Apple kicked off its annual back-to-school sales campaign last month, handing over Beats headphones to buyers of most Macs, all models in the 2015-2016 iPhone 6 and 6S series, and any iPad Pro.
The inclusion of the iPhone (6, 6 Plus, 6S and 6S Plus) and the iPad Pro (9.7-in. and 12.9-in.) was notable because Apple's smartphones and tablets were not eligible purchases for 2015's back-to-school promotion.
That, said Carolina Milanesi, an analyst with Creative Strategies, was easy to explain: In 2015, iPhone sales were up dramatically in the June quarter. Apple hadn't yet come to grips with the fact that the iPad, already in decline for five quarters, was not going to bounce back.
A year later, things are different.
"The reality of iPad sales really had not sunk in [then] as much as it has now," Milanesi said in an interview, referring to Apple's insistence in 2015 that iPad sales would return to growth. "Apple thought that the iPad's lifecycle was a bit longer than the iPhone, and that eventually customers would upgrade," she added. "That hasn't happened." The tablet replacement cycle simply doesn't resemble the smartphone cycle, with either very long intervals between upgrades, or in some cases, buyers who have no intention of upgrading from their first purchase.
More recently, iPhone sales also turned down. During the quarter that ended in March, Apple sold 51.2 million iPhones, a 16% reduction from the same period in 2015. iPhone revenue was off 18%, or $7.4 billion, year over year.
To drive sales of the iPhone and iPad Pro, Apple put them in the promotional bucket.
"Apple enters Back to School 2016 in a very different market dynamic and the promotions reflect that," Milanesi wrote in an analysis published Wednesday on Tech.pinions.
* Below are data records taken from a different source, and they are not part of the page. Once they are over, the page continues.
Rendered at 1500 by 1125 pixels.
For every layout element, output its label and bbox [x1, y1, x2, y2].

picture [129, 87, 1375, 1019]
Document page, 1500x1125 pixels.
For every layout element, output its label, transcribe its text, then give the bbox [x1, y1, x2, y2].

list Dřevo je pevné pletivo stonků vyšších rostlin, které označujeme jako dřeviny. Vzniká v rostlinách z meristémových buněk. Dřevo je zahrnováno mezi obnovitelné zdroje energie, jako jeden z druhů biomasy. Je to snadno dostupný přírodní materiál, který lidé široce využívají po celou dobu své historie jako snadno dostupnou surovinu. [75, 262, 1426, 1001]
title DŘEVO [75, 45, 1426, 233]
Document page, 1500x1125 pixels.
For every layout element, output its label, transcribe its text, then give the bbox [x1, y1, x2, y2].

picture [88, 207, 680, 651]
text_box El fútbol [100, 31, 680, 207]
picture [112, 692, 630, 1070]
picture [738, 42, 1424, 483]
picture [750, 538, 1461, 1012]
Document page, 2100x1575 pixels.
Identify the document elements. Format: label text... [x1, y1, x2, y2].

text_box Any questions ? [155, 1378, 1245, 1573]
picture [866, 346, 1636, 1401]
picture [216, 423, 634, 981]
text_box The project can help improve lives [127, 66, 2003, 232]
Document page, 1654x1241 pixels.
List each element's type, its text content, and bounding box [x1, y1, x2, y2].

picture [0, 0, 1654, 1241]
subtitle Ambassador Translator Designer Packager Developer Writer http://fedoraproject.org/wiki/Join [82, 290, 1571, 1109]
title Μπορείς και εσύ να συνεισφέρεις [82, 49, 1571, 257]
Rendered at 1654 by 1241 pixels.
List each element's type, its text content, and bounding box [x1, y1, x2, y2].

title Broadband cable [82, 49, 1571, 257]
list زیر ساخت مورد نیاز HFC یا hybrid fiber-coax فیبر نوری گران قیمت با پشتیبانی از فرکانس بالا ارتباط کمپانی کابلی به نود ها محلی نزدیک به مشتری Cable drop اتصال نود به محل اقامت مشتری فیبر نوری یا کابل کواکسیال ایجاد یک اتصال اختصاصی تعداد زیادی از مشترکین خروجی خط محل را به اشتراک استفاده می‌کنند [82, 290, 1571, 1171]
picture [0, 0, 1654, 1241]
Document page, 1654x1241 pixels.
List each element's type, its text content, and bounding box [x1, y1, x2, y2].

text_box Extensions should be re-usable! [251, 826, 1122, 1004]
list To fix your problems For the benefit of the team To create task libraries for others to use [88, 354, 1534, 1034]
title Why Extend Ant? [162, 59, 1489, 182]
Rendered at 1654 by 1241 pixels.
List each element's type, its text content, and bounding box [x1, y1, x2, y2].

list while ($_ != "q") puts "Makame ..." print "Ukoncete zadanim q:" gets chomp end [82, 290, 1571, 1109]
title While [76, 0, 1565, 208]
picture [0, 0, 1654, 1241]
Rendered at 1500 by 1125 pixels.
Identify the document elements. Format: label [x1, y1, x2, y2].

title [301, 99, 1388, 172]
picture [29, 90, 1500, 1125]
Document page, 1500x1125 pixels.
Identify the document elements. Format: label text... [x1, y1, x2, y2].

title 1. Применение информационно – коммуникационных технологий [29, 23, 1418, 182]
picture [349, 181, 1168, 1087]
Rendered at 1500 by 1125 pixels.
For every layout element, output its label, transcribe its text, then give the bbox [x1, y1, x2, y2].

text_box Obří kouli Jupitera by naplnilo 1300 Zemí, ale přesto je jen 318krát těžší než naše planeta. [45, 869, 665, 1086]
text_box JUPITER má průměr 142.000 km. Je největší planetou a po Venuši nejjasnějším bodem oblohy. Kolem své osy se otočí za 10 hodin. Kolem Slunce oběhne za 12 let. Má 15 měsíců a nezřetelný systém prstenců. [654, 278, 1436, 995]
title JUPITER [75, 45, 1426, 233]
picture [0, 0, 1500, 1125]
Customers who purchase an eligible iPhone or iPad Pro through Sept. 2 will receive either a pair of Powerbeats2 wireless headphones -- Apple applies an $199.95 credit to the order for a zero balance -- or a pair of Beats Solo2 wireless headphones. The Solo2 lists for $299.95, so the buyer pays $100 out of pocket for that option.
Consumers who buy an iMac, MacBook, MacBook Pro, MacBook Air or Mac Pro receive a pair of Beats Solo2 wireless headphones and are credited the full price of $299.95 on their order.
Educational discounts also apply to the iPad Pro and Mac lines, ranging from $20 on an iPad Pro, to $50 on a MacBook and MacBook Air, to $100 on a MacBook Pro. The discounts top out at $300 on the most expensive Mac Pro.